J Subst Abuse Treat. 2022 Feb 25:108753. doi: 10.1016/j.jsat.2022.108753. Online ahead of print.
BACKGROUND: Few studies have directly compared patient characteristics and retention among those enrolled in methadone maintenance treatment (MMT) based on housing status. Low-barrier-to-treatment-access programs may be particularly effective at attracting patients experiencing homelessness into MMT; however, the literature on retention in such settings is limited.
METHODS: We performed a retrospective chart review of 488 consecutive patients enrolled from April to October 2017 at low-barrier-to-treatment-access MMT programs in southern New England. Patients completed measures of demographics, social isolation, trauma, chronic pain, smoking behavior, and psychiatric distress.

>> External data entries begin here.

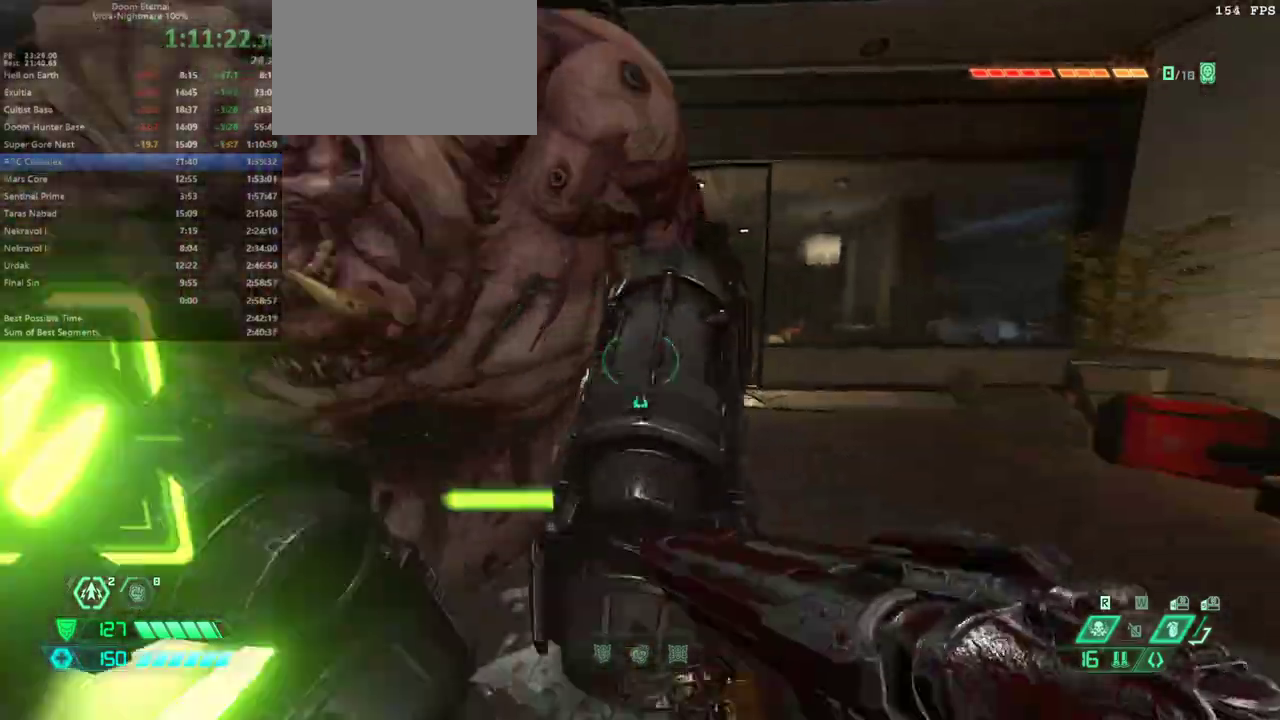
{"keys": ["fw"], "events": [[33, "dash", "down"], [167, "dash", "up"]]}
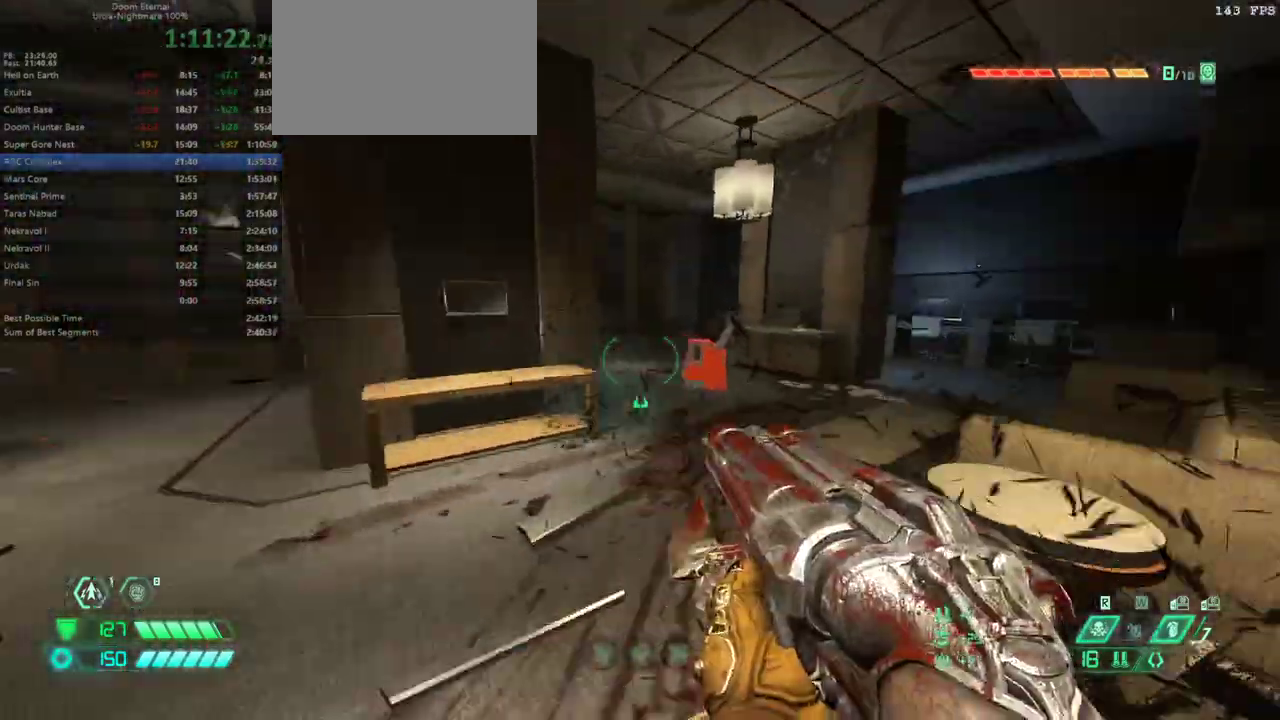
{"keys": ["fw"], "events": [[200, "dash", "down"], [233, "dash", "up"]]}
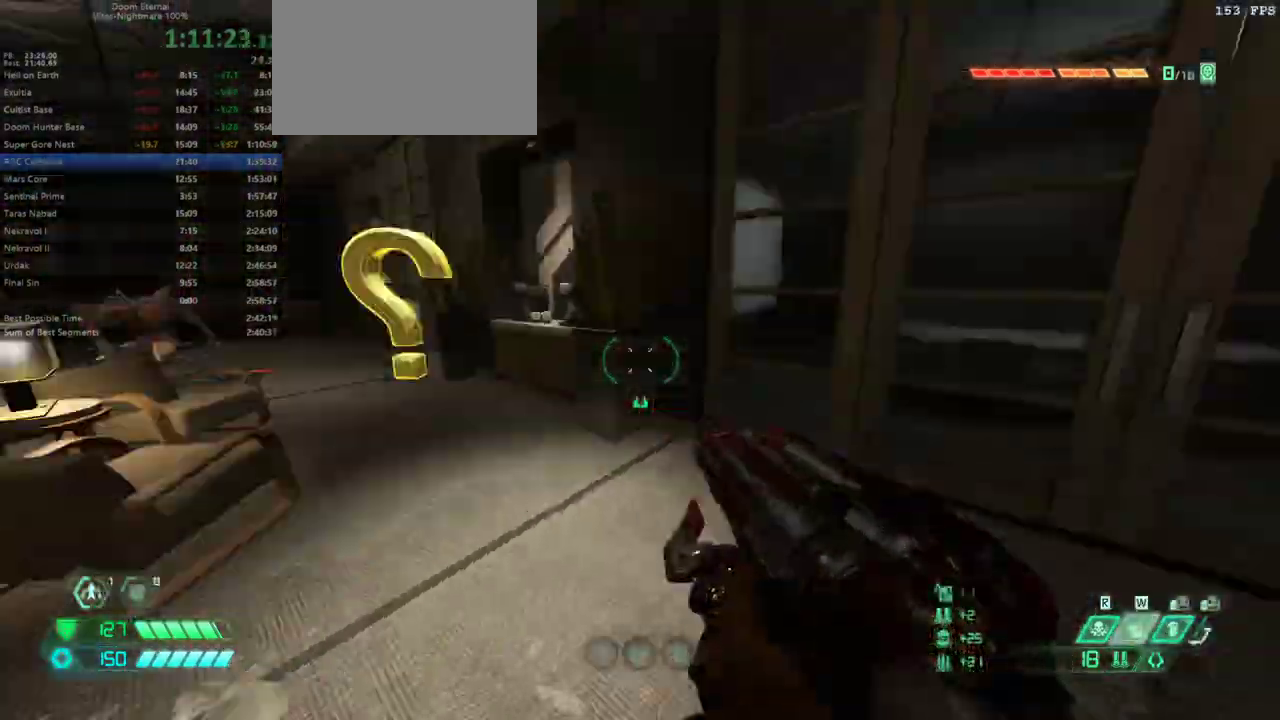
{"keys": ["fw"], "events": [[300, "cg", "down"], [433, "cg", "up"]]}
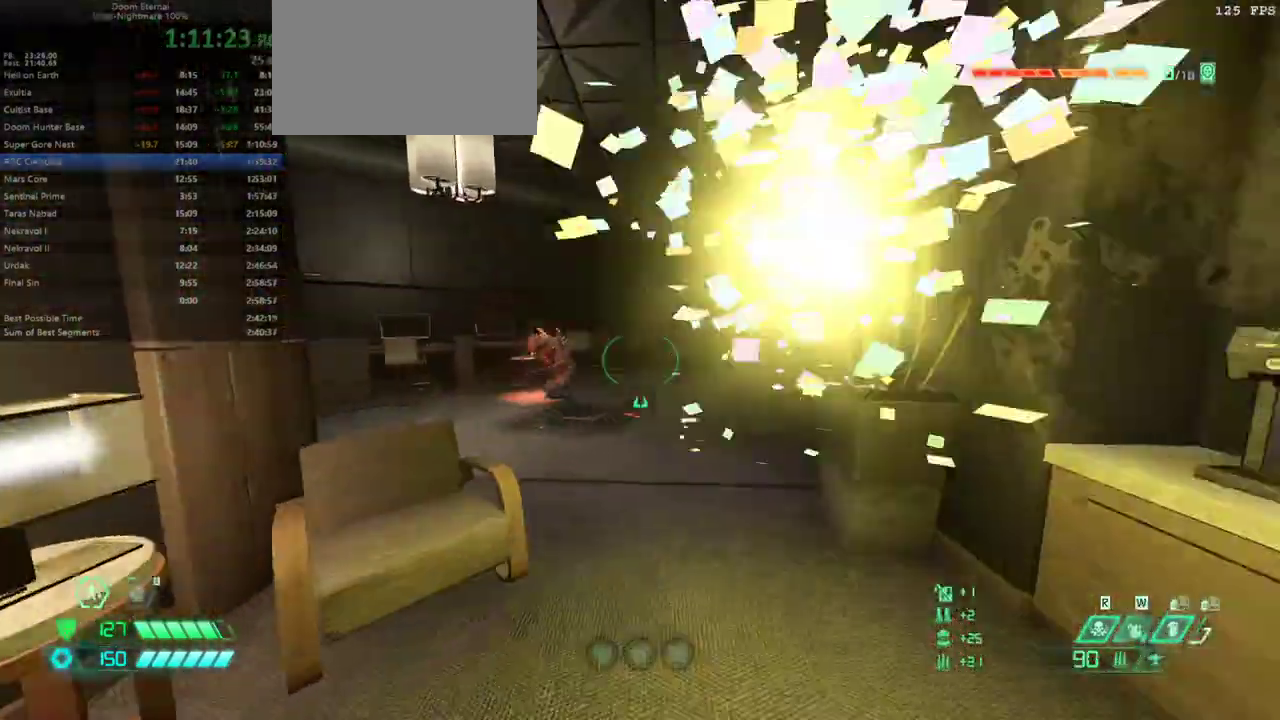
{"keys": ["fw"], "events": [[133, "fw", "up"], [267, "bw", "down"], [400, "bw", "up"], [500, "fw", "down"]]}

The study investigated associations between housing status and correlates with chi-square and Mann-Whitney U tests while controlling the False Discovery Rate. A two-sample log-rank test examined the relationship between retention and housing status. The study further scrutinized this association by regressing retention on all covariates using a Cox proportional hazards model.
RESULTS: Forty-six patients (9.4%) reported experiencing homelessness and 442 (90.6%) reported being housed. Thirty-seven percent of patients self-identified as female and 20% as non-white. Compared to patients who were housed, those experiencing homelessness had lower rates of recent employment; higher rates of social isolation, trauma, current chronic pain, and recent cannabis use; and higher overall psychiatric distress (all p < 0.01). At one year, overall retention was 51.8%, and retention was 32.6% in the unhoused group and 53.8% in the housed group. A significant negative association occurred between retention and housing status (p = 0.006). After regressing on all covariates, homelessness was associated with a 69% increase in one-year treatment discontinuation (HR = 1.69 for homelessness, CI = 1.14-2.50).
CONCLUSIONS: Patients entering MMT experiencing homelessness have multiple clinical vulnerabilities and are at increased risk for 12-month MMT discontinuation. Low-barrier-to-treatment-access MMT programs are an important venue for identifying and addressing vulnerabilities associated with homelessness.